> **WHAT THIS EXERCISE ASKS**
1. Print a passage from the forum thread about voting for Rundle, beginning at the words "Thanks everyone! I" and ending after the words "(Feb 24, 2015)".
2. Answer these questions using the forum thread about voting for Rundle.
(a) Which two computers did the first poster use to vote that day?
(b) What vote number did rabernet report?
(c) According to Rundlemtn, how many votes behind was Maddie?
3. Write the next part of the forum thread about voting for Rundle, continuing from where it stops.

═════ TEXT BLOCK

Voted twice today. Once office computer, once home computer. Have done this a few times and it works. 786 just now!!


----------



## Anele (Dec 12, 2014)

Voted! Go, Rundle!


----------



## Rundlemtn (Jan 16, 2015)

Thanks everyone! I just arrived at my hotel and am going to vote for Rundle 3x now. A little scary to see that Maddie is only 14 votes behind right now!! She is chasing Rundle so hard!!


----------



## rabernet (Feb 24, 2015)

Vote #797!


----------



## Brinkleythegolden (Jun 18, 2012)

I just voted again.


----------



## Anele (Dec 12, 2014)

I'll keep voting!


----------



## ryanf (Oct 26, 2016)

Voted! :smile2:


----------



## Brinkleythegolden (Jun 18, 2012)

I?m 847-Maddie is one ahead-Oh no...


----------



## swishywagga (Nov 13, 2012)

I've voted again!.


----------



## Rundlemtn (Jan 16, 2015)

══════════
═════ DATA PROVIDED

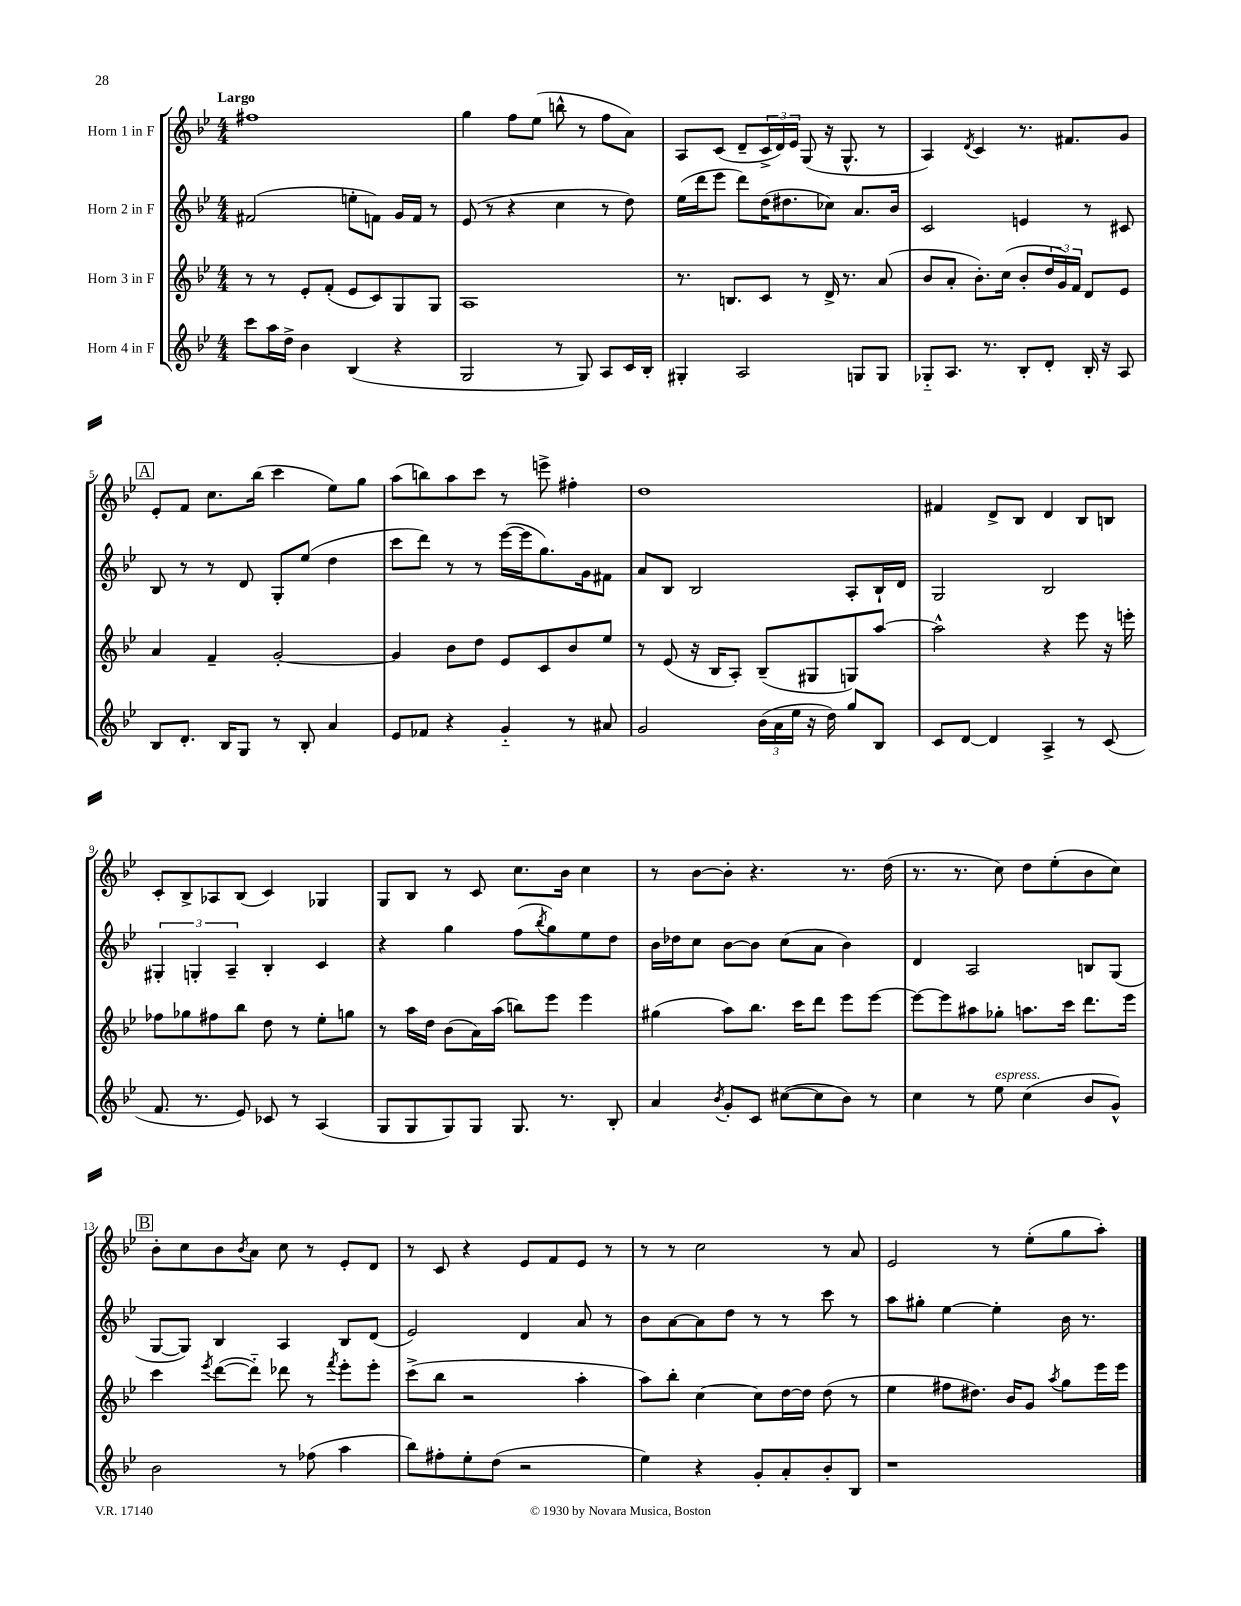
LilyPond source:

══════════

> **PER-TASK OUTPUTS**
1.
Thanks everyone! I just arrived at my hotel and am going to vote for Rundle 3x now. A little scary to see that Maddie is only 14 votes behind right now!! She is chasing Rundle so hard!!


----------



## rabernet (Feb 24, 2015)

2.
(a) An office computer and a home computer.
(b) Vote #797.
(c) 14 votes.

3.
I voted my daily 3x. I asked the Humane Society to do a reminder post on their page. They have it pinned, but, unless people go directly to their FB page they won't see it. Hopefully they will do another post because that gave her a huge boost in posts last time. Gah! It seems the small rescue Maddie is with is just as determined to win as we are!


----------



## jennretz (Jul 24, 2013)

My vote today makes 849


Sent from my iPhone using Tapatalk


----------



## Brinkleythegolden (Jun 18, 2012)

Oh no-Maddie is 15 votes ahead now!


----------



## rabernet (Feb 24, 2015)

Just voted - Maddie has pulled out in the lead.


----------



## Anele (Dec 12, 2014)

Voted!

https://kuranda.com/dog-of-the-month


----------



## SKT (Oct 7, 2017)

I just signed up and voted too. I'm new here and I really enjoyed Rundel's story from puppy to present. Photos were great and I loved seeing her through the last two years.


----------



## swishywagga (Nov 13, 2012)

1196, Rundle is back in the lead!!!


----------



## rabernet (Feb 24, 2015)

Wow - she really pulled away in a large lead! I just voted this morning again!


----------



## danoon58 (Jul 1, 2015)

Voted 4x. That makes it 1215!!!!!


----------



## jennretz (Jul 24, 2013)

No matter what device I’m only allowed to vote once a day...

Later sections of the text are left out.